───── Material supplied

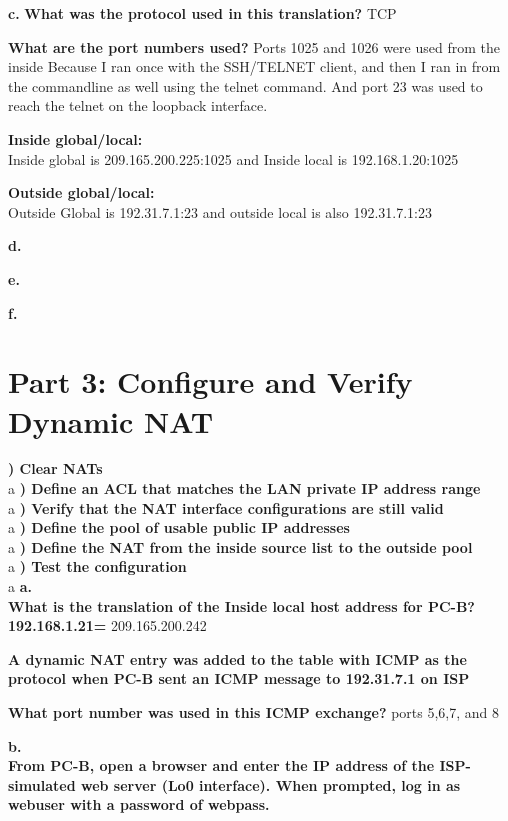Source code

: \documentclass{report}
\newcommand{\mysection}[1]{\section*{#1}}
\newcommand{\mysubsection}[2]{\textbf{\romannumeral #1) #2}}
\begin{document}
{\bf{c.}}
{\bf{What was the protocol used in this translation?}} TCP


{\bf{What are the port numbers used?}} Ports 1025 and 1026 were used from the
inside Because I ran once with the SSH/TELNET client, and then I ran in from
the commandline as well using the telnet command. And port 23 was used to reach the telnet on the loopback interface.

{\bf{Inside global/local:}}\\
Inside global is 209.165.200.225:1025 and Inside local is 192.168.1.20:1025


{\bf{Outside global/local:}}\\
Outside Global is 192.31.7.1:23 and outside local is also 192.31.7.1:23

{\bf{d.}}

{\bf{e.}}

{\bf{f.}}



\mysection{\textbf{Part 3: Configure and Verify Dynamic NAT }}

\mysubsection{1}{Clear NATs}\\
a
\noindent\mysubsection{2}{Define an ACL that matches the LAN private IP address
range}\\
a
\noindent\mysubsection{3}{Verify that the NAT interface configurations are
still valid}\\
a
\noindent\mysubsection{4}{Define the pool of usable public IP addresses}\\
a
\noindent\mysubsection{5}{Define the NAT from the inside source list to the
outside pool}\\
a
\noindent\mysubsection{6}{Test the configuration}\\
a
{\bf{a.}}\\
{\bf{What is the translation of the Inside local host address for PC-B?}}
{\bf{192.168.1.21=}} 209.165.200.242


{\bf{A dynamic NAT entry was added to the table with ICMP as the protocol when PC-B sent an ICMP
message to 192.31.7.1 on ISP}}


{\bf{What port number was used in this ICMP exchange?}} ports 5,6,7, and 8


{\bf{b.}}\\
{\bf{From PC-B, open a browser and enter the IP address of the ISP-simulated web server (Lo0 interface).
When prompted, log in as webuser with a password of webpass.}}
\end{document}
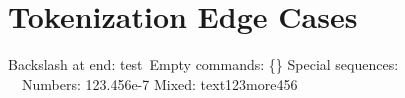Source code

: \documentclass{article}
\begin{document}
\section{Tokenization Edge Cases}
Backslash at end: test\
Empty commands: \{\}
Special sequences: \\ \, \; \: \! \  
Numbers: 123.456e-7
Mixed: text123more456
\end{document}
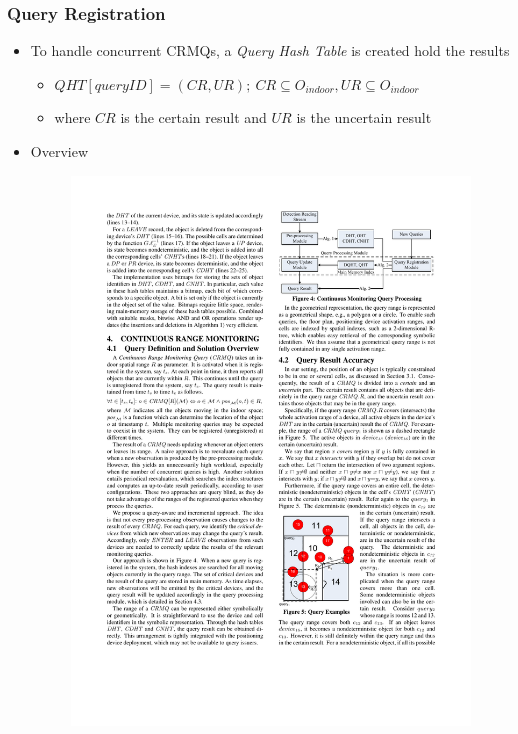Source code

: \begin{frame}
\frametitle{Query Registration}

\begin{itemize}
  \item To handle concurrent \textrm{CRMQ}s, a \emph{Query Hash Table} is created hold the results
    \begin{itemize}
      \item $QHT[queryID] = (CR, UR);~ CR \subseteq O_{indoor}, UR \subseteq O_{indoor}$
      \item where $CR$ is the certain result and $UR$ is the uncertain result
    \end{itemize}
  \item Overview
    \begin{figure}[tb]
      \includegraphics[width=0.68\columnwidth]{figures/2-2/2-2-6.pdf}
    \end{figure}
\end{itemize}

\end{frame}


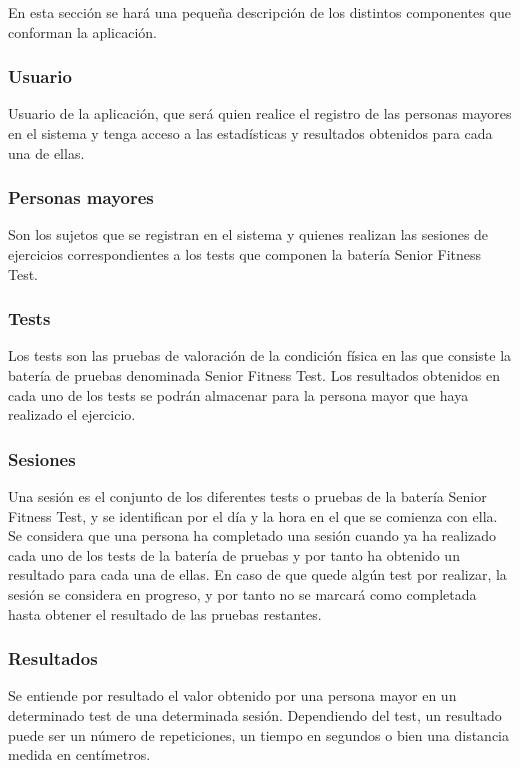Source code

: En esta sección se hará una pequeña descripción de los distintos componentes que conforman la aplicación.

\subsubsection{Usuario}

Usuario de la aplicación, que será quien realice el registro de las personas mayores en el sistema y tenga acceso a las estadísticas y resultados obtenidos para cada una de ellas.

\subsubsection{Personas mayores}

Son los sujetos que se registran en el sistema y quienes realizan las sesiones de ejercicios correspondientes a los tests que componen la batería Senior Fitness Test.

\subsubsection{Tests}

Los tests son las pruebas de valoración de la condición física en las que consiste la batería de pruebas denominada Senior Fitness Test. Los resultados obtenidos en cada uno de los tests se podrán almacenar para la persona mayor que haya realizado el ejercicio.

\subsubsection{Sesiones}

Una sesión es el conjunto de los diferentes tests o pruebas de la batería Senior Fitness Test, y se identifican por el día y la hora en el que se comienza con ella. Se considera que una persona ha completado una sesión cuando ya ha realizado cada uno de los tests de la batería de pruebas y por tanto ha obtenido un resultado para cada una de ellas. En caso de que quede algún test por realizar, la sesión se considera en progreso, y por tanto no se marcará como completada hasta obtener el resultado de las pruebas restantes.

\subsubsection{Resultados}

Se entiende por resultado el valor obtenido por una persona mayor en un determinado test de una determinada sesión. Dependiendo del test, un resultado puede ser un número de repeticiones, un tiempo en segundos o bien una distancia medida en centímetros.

──────────

Brief
Give back, exactly as written, the lines from the top of the material above to the line containing "used from the", both included; skip every picture.

The completed task
Source code

: \documentclass{report}
\newcommand{\mysection}[1]{\section*{#1}}
\newcommand{\mysubsection}[2]{\textbf{\romannumeral #1) #2}}
\begin{document}
{\bf{c.}}
{\bf{What was the protocol used in this translation?}} TCP


{\bf{What are the port numbers used?}} Ports 1025 and 1026 were used from the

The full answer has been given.